Consumer goods leasing company Thorn Group Ltd (ASX: TGA) crashed over 6% in early trade as it faces accusations that it is aggressively targeting Centrelink customers.
The Australian Broadcasting Corporation reported that Radio Rentals, a business owned by Thorn Group, received $90 million in the last financial year from the federal Department of Human Services through the direct debit Centrepay system.
The stock has dropped to a near five-month low of $2.55 at the time of writing.
This issue is more than a thorn in the side of shareholders as the amount is very material to the group given that it posted total revenue of $235 million in 2013-14.
However, if you looked at its accounts more closely, revenue generated from its "consumer leasing" business was around $90 million, suggesting that just about all of the cash made from leasing white-and brown-goods came from the Centrepay system.
Thorn Group's other businesses include commercial equipment and vehicle leasing as well as providing unsecured loans.
Businesses that target consumers from lower socio-economic backgrounds aren't necessarily bad. If anything, they often fulfill a real need.
But this report will trigger a number of uncomfortable questions for Thorn Group, especially since its Radio Rentals business has delivered record earnings in 2013-14 and at the latest half year result.
The fear is Thorn Group could face similar public scrutiny as payday lenders Cash Converters International Ltd (ASX: CCV) and Money3 Corporation Limited (ASX: MNY).

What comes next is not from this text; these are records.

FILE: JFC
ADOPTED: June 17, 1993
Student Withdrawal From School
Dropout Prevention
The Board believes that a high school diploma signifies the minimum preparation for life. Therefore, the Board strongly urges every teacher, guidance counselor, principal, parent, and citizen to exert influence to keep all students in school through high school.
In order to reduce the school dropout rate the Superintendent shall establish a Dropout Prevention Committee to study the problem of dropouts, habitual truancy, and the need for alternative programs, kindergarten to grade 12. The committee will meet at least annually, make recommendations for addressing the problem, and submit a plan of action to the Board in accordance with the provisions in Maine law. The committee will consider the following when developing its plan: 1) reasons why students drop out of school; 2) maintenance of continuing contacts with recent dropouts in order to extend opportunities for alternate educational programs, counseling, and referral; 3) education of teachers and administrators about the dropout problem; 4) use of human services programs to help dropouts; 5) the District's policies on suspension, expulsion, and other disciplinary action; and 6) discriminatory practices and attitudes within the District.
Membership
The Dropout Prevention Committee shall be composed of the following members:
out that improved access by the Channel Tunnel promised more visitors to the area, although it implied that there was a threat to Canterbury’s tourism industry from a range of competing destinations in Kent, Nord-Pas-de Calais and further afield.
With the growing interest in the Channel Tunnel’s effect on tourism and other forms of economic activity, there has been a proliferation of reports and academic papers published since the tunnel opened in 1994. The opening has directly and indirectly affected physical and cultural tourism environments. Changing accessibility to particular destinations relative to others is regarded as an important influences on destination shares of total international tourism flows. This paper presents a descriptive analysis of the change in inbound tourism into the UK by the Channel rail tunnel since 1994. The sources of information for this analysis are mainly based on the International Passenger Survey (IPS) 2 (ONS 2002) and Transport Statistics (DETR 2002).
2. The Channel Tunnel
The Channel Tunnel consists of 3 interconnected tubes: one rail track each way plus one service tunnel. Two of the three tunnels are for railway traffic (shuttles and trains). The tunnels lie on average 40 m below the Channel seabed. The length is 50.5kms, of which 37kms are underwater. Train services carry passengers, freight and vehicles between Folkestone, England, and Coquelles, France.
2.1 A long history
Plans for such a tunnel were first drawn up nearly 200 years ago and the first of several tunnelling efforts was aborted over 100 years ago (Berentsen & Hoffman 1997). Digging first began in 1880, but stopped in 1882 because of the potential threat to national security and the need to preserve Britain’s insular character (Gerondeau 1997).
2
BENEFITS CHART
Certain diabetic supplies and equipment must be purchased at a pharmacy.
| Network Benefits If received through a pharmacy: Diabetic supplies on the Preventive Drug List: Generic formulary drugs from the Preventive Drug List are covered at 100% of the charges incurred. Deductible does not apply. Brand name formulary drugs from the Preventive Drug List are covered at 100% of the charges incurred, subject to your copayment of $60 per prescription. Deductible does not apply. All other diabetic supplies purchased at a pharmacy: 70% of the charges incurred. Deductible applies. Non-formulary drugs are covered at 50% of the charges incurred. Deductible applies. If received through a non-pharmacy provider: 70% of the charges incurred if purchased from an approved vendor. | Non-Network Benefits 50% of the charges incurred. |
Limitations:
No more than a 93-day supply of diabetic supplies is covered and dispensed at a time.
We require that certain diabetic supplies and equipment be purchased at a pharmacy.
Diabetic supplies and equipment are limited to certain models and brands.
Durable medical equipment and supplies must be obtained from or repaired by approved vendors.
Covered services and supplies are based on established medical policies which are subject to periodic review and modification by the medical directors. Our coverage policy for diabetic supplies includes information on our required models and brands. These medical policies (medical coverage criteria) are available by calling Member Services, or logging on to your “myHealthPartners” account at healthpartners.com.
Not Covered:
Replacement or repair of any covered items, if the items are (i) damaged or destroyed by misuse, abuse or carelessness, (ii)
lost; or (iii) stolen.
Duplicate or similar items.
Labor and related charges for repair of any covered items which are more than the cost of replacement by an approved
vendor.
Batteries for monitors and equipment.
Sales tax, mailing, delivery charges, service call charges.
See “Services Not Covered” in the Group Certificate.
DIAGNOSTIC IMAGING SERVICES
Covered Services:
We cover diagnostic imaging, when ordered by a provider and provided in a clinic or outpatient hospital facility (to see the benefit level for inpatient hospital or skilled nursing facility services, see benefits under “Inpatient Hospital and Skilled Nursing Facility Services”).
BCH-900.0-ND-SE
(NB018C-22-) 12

The scrutiny forced the federal government to impose regulations on the payday lending industry. My colleague Owen Raskiewicz has written about these stocks recently.
Thorn Group has been one of the few shining stars in the retail sector with the stock gaining 31% over the past 12 months, before today's news because its business model is relatively resilient to economic swings.
But if it is proven that Radio Rentals used "predatory behaviour" in winning new business, the stock has a long way to fall.